(Passage to read):
────
Medmerry (east): Very few gulls about early afternoon and no sign of yesterday's Glaucous around the breach; just 4 Red-breasted Mergansers and 20 Grey Plover of note within the reserve. There was a surprise however, with a small flock of eight scoter offshore from 'Toe end' of which at least 2 were Velvet Scoters. Unfortunately there are now a lot of new sea-defence works going on at this point, which frustratingly means that access to the beach is fenced off... by the time I'd moved to an accessible point the scoters had drifted a long way out on a choppy sea! (OM)

Church Norton: There was nothing on the sea, though a flock of seven Red-throated Divers flew west, half a dozen Gannets were lingering far offshore and 10+ Mediterranean Gulls and 4+ Common Gulls were along the foreshore.
────
[Extracted data entries]
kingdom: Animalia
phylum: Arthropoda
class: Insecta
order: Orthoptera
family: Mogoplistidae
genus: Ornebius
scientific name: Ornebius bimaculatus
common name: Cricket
────
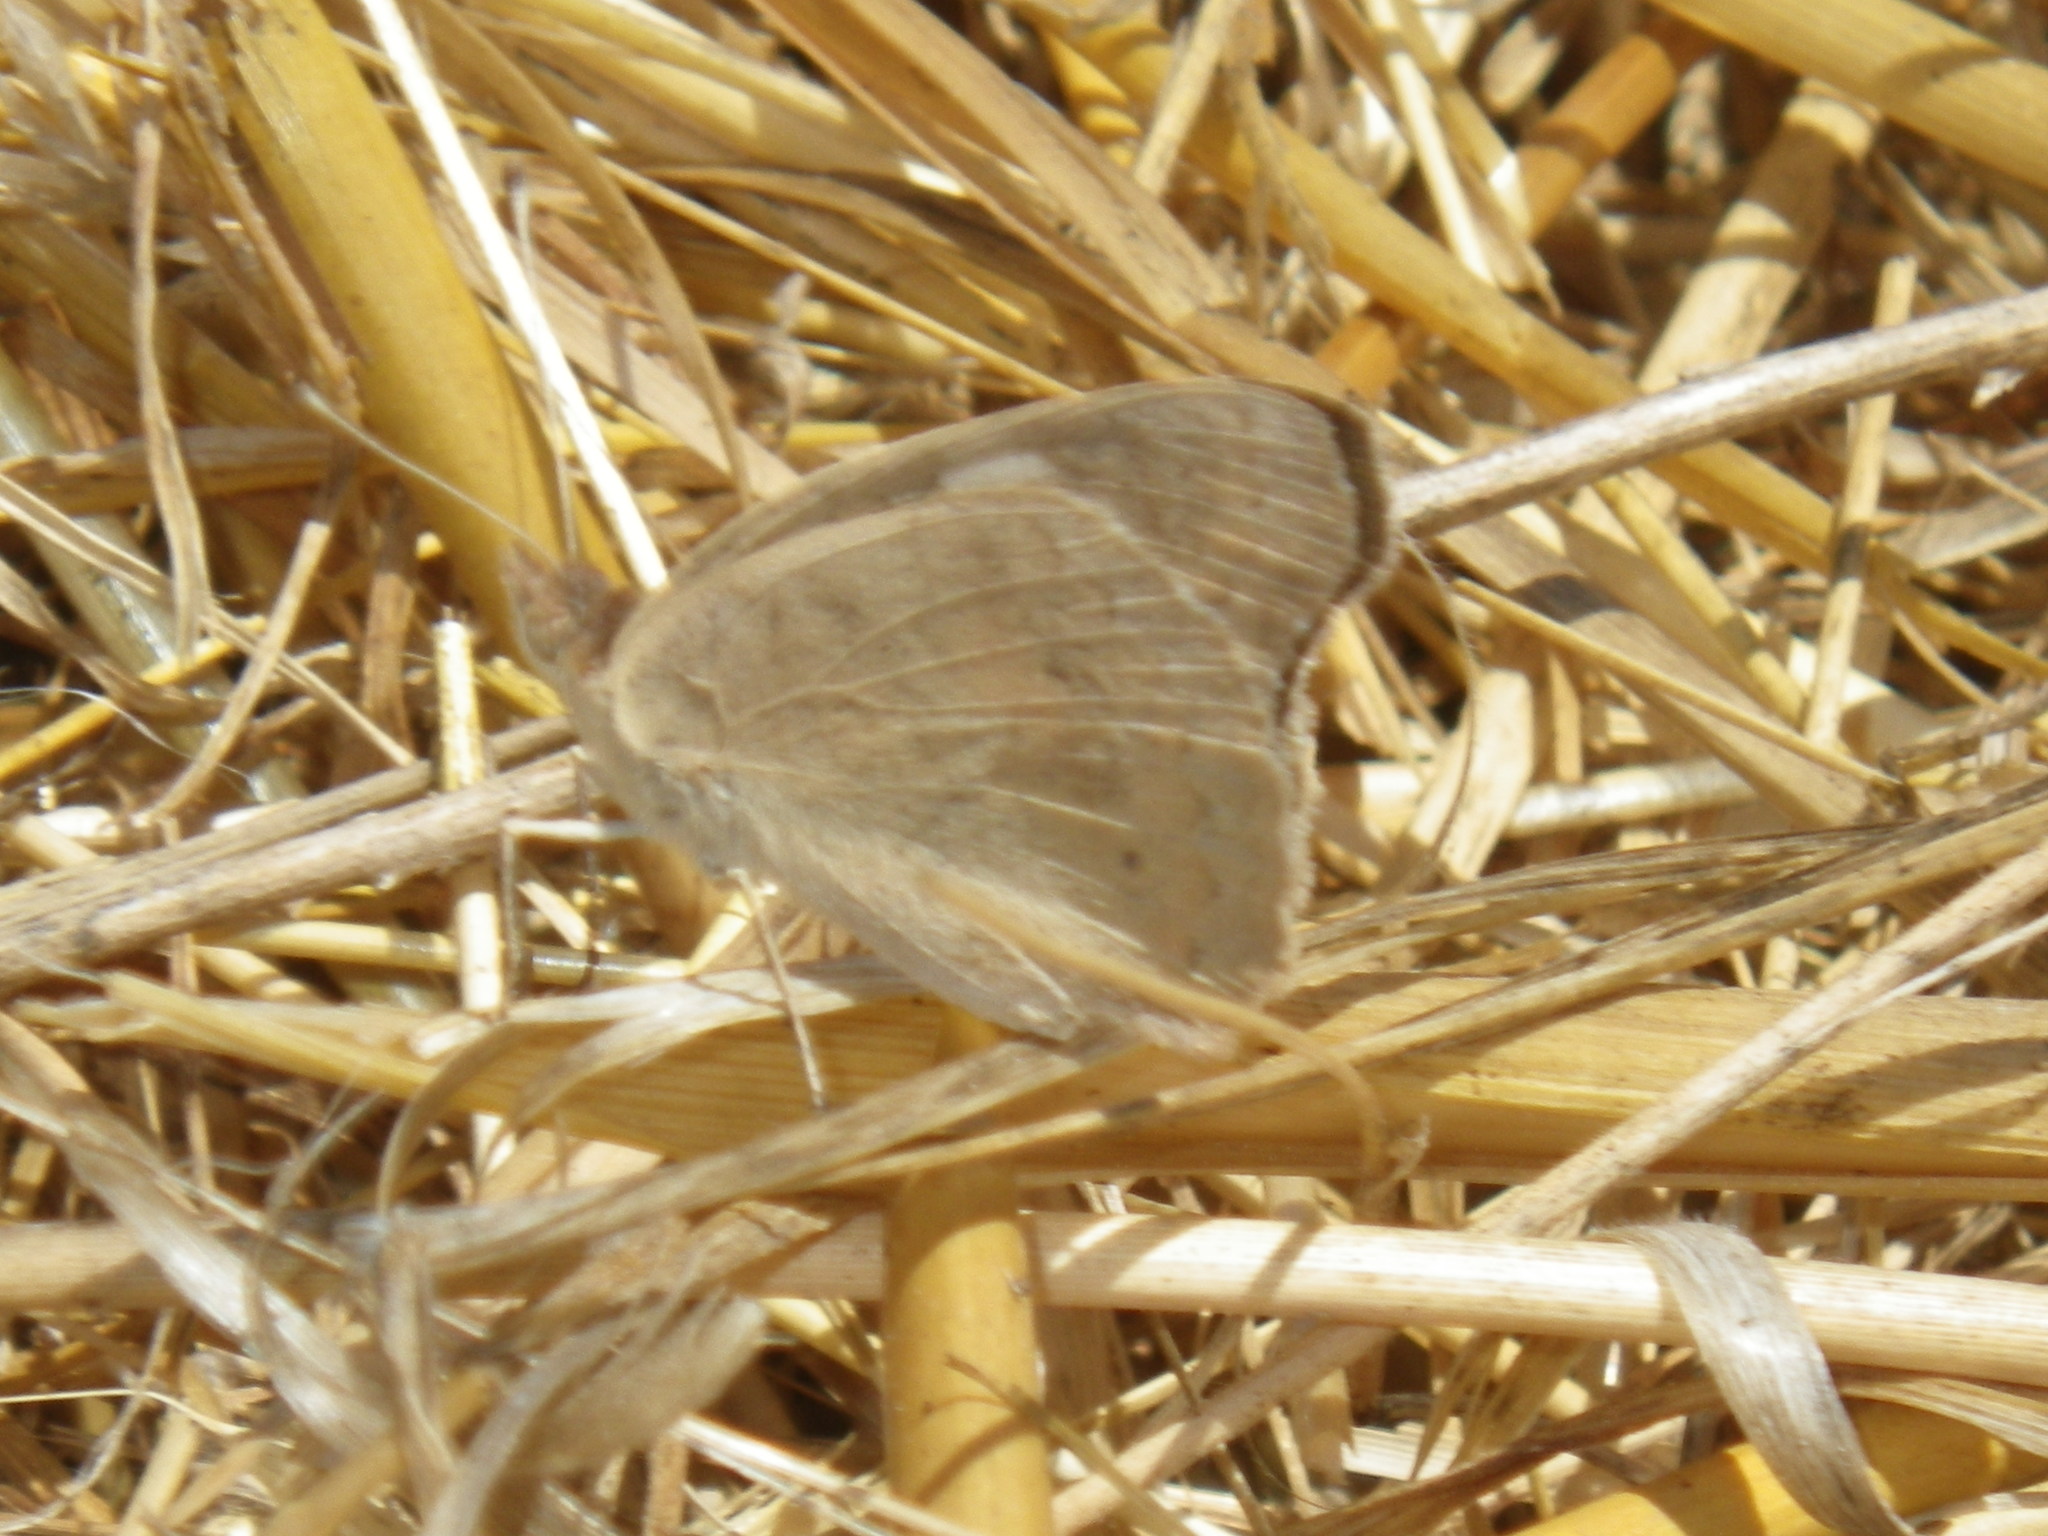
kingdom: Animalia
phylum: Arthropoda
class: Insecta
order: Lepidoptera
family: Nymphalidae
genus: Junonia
────
(Required actions):
1. Reproduce the bird sightings report between "Medmerry (east): Very" and "choppy sea! (OM)", inclusive, substituting "rough" for "choppy".
2. According to the bird sightings report, how many Red-throated Divers flew west at Church Norton?
These records are separate material, apart from the bird sightings report.

(Solved problems):
1.
Medmerry (east): Very few gulls about early afternoon and no sign of yesterday's Glaucous around the breach; just 4 Red-breasted Mergansers and 20 Grey Plover of note within the reserve. There was a surprise however, with a small flock of eight scoter offshore from 'Toe end' of which at least 2 were Velvet Scoters. Unfortunately there are now a lot of new sea-defence works going on at this point, which frustratingly means that access to the beach is fenced off... by the time I'd moved to an accessible point the scoters had drifted a long way out on a rough sea! (OM)

2. Seven.